NAME
WWW::Leech::Walker - small web content grabbing framework
SYNOPSIS
use WWW::Leech::Walker;
my $walker = new WWW::Leech::Walker({
ua => new LWP::UserAgent(),
url => 'http://example.tdl',
parser => $www_leech_parser_params,
state => {},
logger => sub {print shift()},
raw_preprocessor => sub{
my $html = shift();
my $walker_obj = shift;
return $html;
}
filter => sub{
my $urls = shift;
my $walker_obj = shift;
# ... filter urls
return $urls
},
processor => sub {
my $data = shift;
my $walker_obj = shift;
# ... process grabbed data
}
});
$walker->leech();
DESCRIPTION
WWW::Leech::Walker walks through a given website parsing content and generating structured data. Declarative interface makes Walker some sort of a framework.
This module is designed to extract data from sites with particular structure: an index page (or any other provided as a root page) contains links to individual pages representing items that should be grabbed. Index page may also contain 'paging' links (e.g. http://exmple.tdl/?page=2) which lead to the page with similar structure. The closest example is a products category page with links to individual products and links to 'sub-pages'.
All required parameters are set as constructor arguments. Other methods are used to start/stop the grabbing process and launch logger (see below).
DETAILS
- new($params)
-
$params must be a hashref providing all data required.
- ua
-
LWP compatible user-agent object.
- url
-
Starting url.
- post_data
-
Url-encoded post data. By default Walker will fetch items list using GET method. POST method is used if post_data is set. Requests fetching individual items pages are still using GET method.
- parser
-
Parameters for WWW::Leech::Parser
- state
-
Optional user-filled value. Walker does not use it directly. State is passed to user callbacks instead. Defaults to empty hashref.
- logger
-
Optional logging callback. Whenever something happens walker runs this subroutine passing message.
- filter
-
Optional urls filtering callback. When walker gets a list of items-pages urls it passes that list to the filter subroutine. Walker itself is passed as a second argument and an arrayref with links text as third. Walker expects it to return filtered list. Empty list is okay.
- processor
-
This callback is launched after the individual item is parsed and converted to a hashref. This hashref is passed to the processor to be saved, or processed in some other way.
- raw_preprocessor
-
This optional callback is launched after any page was retrieved but before parsing started. Walker expects it to return scalar.

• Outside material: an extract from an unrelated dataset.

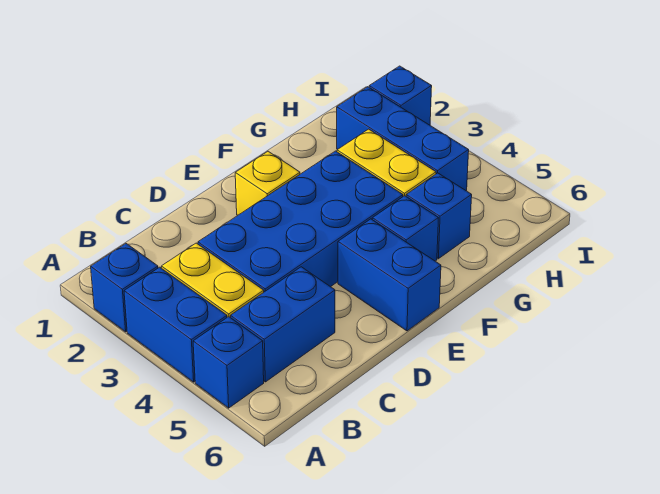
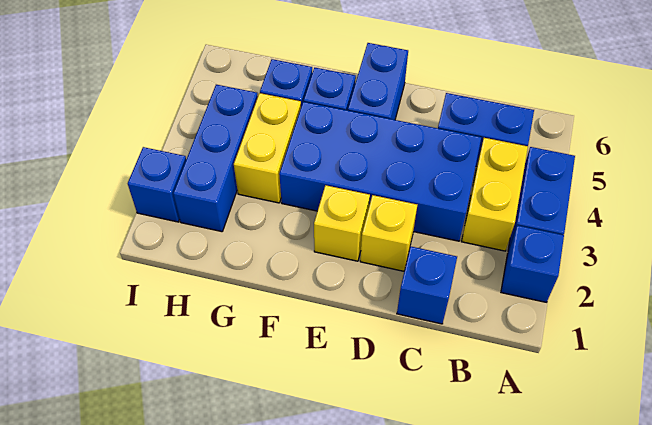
blue 1x1 brick [193,317,264,408] -> blue 1x1 brick moved to [397,246,457,324]
none -> yellow 1x1 brick [360,195,417,271]

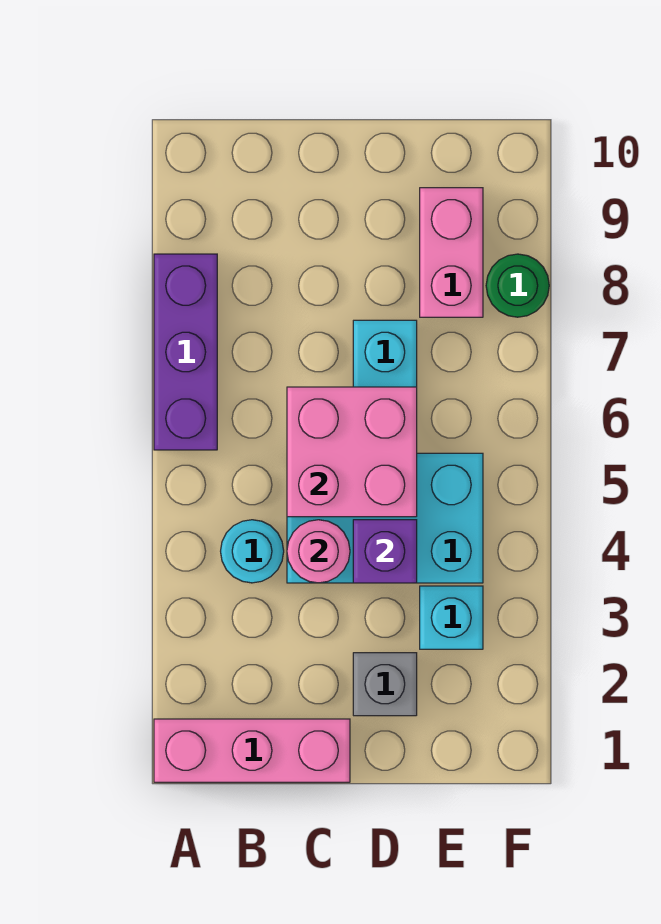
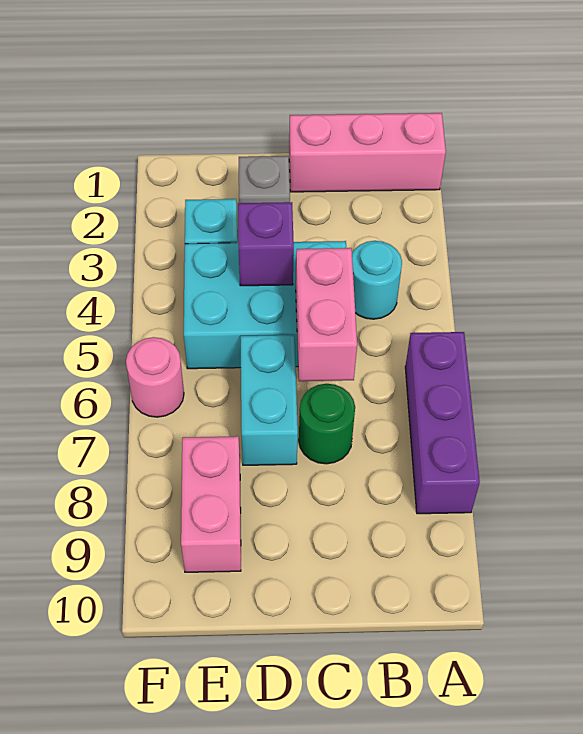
pink 1x1 round brick [287,520,350,583] -> pink 1x1 round brick moved to [126,337,184,417]
pink 2x2 brick [287,387,417,517] -> pink 1x2 brick [296,248,357,381]
green 1x1 round brick [486,254,549,317] -> green 1x1 round brick moved to [299,384,355,464]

- next_page_link_post_process
-
This optional callback allows user to alter next page url. Usually these urls look like 'http://example.tld/list?page=2' and no changes needed there. But sometimes such links are javascript calls like 'javascript:gotoPageNumber(2)'. The source url is passed as is before walker absolutizes it. Walker passes current page url as a third agument - this may be usefull for links like 'javascript:gotoNextPage()'
Walker expects this callback to return a fixed url.
- leech()
-
Starts the process.
- stop()
-
Stops the process completely. By default walker keeps working untill there are links. Some sites may contain zillions of pages, while only first million is required. This method allows to stop at some point. See "CALLBACKS" section below.
If walker is restarted with leech() method it will run as if it was newly created (still the 'state' is saved).
- log($message)
-
Runs the 'logger' callback with $message argument.
- getCurrentDOM()
-
Returns DOM currently beeing processed.
CALLBACKS
Walker passes callback specific data as a first argument, itself as a second and some additional data as third if any.
When grabbing large sites the grabbing process should be stopped at some point (if you don't need all the data of course). This example shows how to do it using state propery and stop() method:
#....
state => {total_links_amount => 0},
filter => sub{
my $links = shift;
my $walker = shift;
if($walker->{'state'}->{'total_links_amount'} > 1_000_000 ){
$walker->log("Million of items grabbed. Enough.");
$walker->stop();
return [];
}
$walker->{'state'}->{'total_links_amount'} += scalar(@$links);
return $links;
}
#....
AUTHOR
Dmitry Selverstov
CPAN ID: JAREDSPB
jaredspb@cpan.org
COPYRIGHT
This program is free software; you can redistribute it and/or modify it under the same terms as Perl itself.
The full text of the license can be found in the LICENSE file included with this module.